Quando me formei na faculdade de Jornalismo, muito jovem (em 1994), minha monografia virou um livro de depoimentos, com pessoas públicas falando sobre sexo. Por ter sido sucesso, três anos depois (1997), resolvi lançar outro, o “Tudo que eu já fiz por dinheiro” (Editora Objetiva), em que 94 pessoas falavam sobre o assunto, entre elas, João Ubaldo Ribeiro, que morreu nesta sexta-feira (18/07), de embolia pulmonar, deixando a cultura brasileira baqueada e triste. Marcamos num bar do Leblon, ao meio-dia, para eu gravar sua opinião. Cheguei nervosa, e ele já estava lá. Primeira pergunta pra mim: “Você toma um uísque ou uma vodca? Vendo a minha cara de surpresa, emendou: “Ou um chope?”. Um chope, claro.
Não sei direito por que, mas fiquei fascinada com aquele escritor que, de repente, virou “apenas” uma pessoa a quem eu conhecia, mas não conhecia. O encontro, que duraria, no máximo, uma hora, foi até o fim da tarde, já com ambos mais pra lá do que pra cá. Ali eu lhe contei toda a minha vida, infância em fazenda, a paixão da minha mãe pelo álcool (como a dele), etc. e tal. A certa altura, Ubaldo disse-me: “A vida da sua família dá um grande livro” – nunca esqueci essa frase.
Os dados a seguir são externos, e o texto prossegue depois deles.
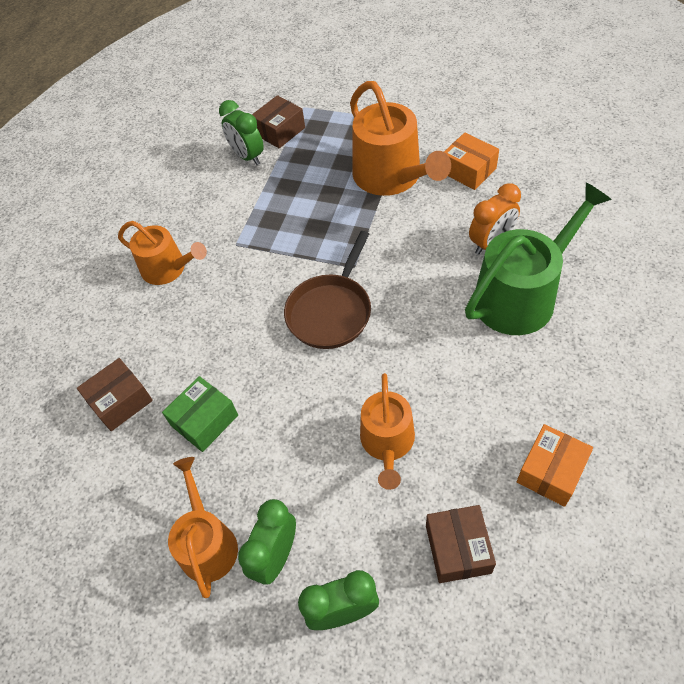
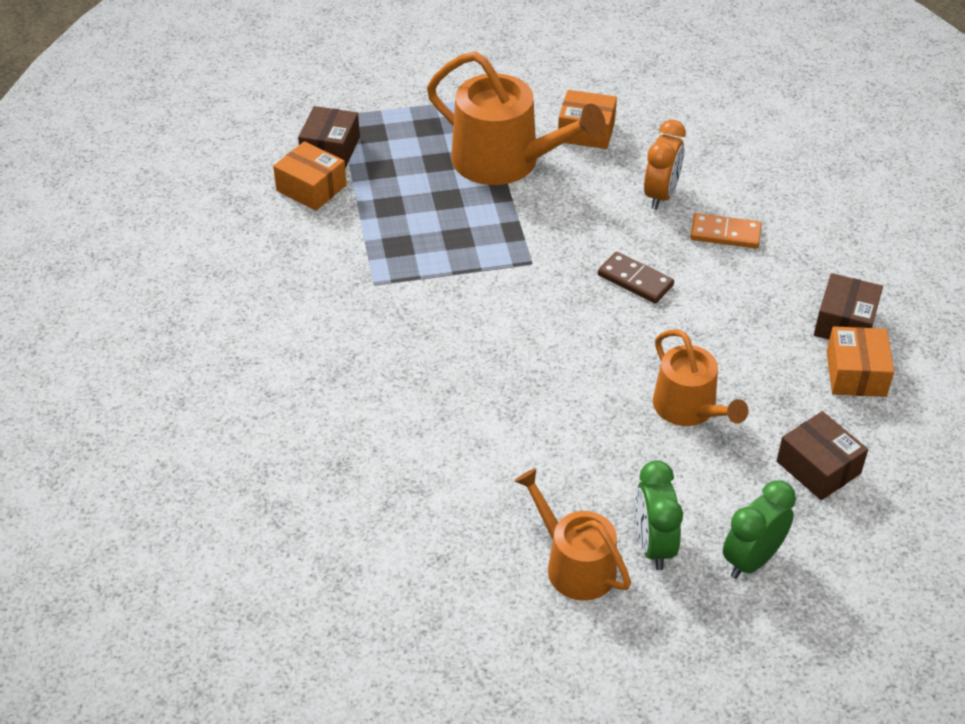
camera: 35 degrees left, 10 degrees down
(120, 401) = (366, 482): brown box -> brown box (845, 323)
(168, 268) = (310, 334): orange watering can -> none
(204, 420) = (481, 462): green box -> none
(247, 156) = (311, 188): green clock -> orange box
(331, 311) = (540, 313): brown pan -> none
(421, 310) = (635, 280): none -> brown domino
(521, 295) = (725, 234): green watering can -> orange domino

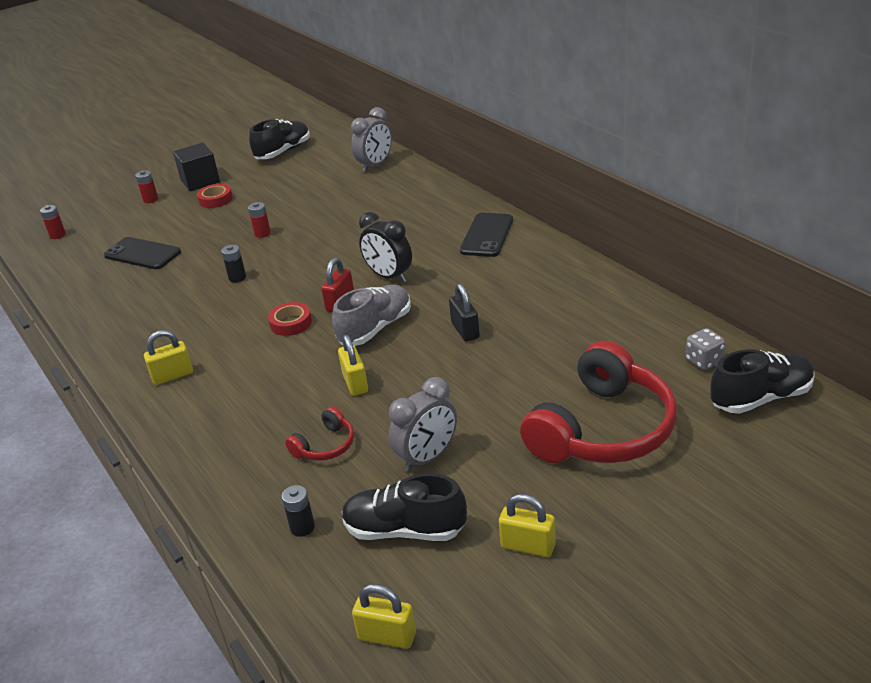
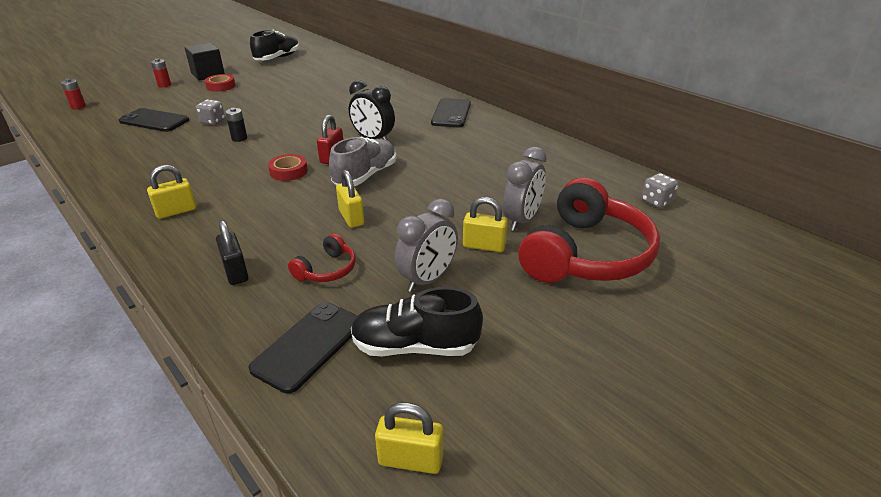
camera: 10 degrees left, 0 degrees up
(207, 254) = (212, 122): none -> grey dice
(262, 233) = (261, 109): red battery -> none
(302, 527) = (308, 346): black battery -> black phone
(375, 165) = (353, 68): grey clock -> grey clock (522, 220)
(465, 330) = (445, 178): black padlock -> black padlock (235, 272)
(528, 546) = (542, 359): yellow padlock -> yellow padlock (484, 246)
(761, 398) = (715, 229): black shoe -> none

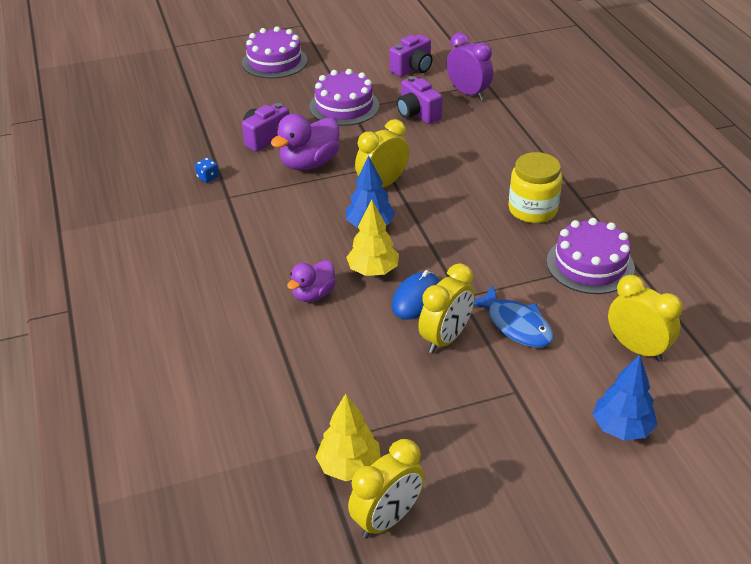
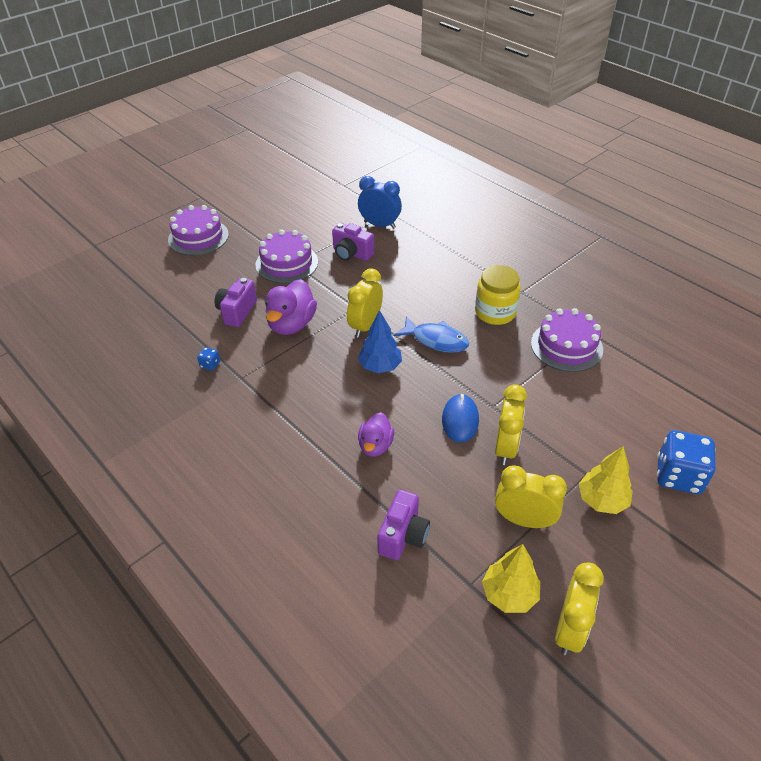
camera: 25 degrees left, 5 degrees up
(373, 271) = (409, 407): yellow tree -> yellow tree (601, 500)
(412, 68) = (321, 214): purple camera -> purple camera (403, 536)
(468, 93) = (379, 225): purple clock -> blue clock
(515, 325) = (548, 416): blue fish -> blue fish (436, 340)
(621, 428) = (678, 476): blue tree -> blue dice
(637, 349) = (644, 405): yellow clock -> yellow clock (524, 520)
Sobre o depoimento, Ubaldo comenta sua dificuldade em ganhar dinheiro, e a prova disso era que, com livros em inúmeros países, não tinha nem um apartamento – morava de aluguel, num imóvel do Caetano. Logo depois, passou a ter, já que a história chegou ao João Roberto Marinho (vice-presidente das Organizações Globo), que resolveu o assunto. Segue o depoimento, que, fora uns poucos detalhes, estaria atual:
“Por que cargas d’água você me escolheu? Logo eu, que tenho um mau relacionamento com dinheiro! Já passo dos 50 anos, sou conhecido no país inteiro, escrevo para vários grandes jornais do Brasil, tenho livros publicados em 16 países, e sou um pobretão. Não que eu passe fome ou não possa ter um carro, mas estou longe de ter o dinheiro que uma pessoa numa situação semelhante à minha teria.
Literatura quase não dá dinheiro. Me lembrei de uma vez em que perguntaram ao Carlos Eduardo Novaes se livro dá dinheiro. E ele disse: “Dá, dá, contanto que você não seja o escritor.”
Tenho recordações comoventes de escritores viajando para feiras ou convenções internacionais. Íamos de classe econômica e os editores todos, de primeira. De vez em quando, um deles vinha cá atrás e dizia, com aquela cara de sofrimento: “Como eu adoraria estar aqui com vocês, mas não posso, porque, se viajar aí, vão dizer que a editora está quebrando. Preciso manter o status.”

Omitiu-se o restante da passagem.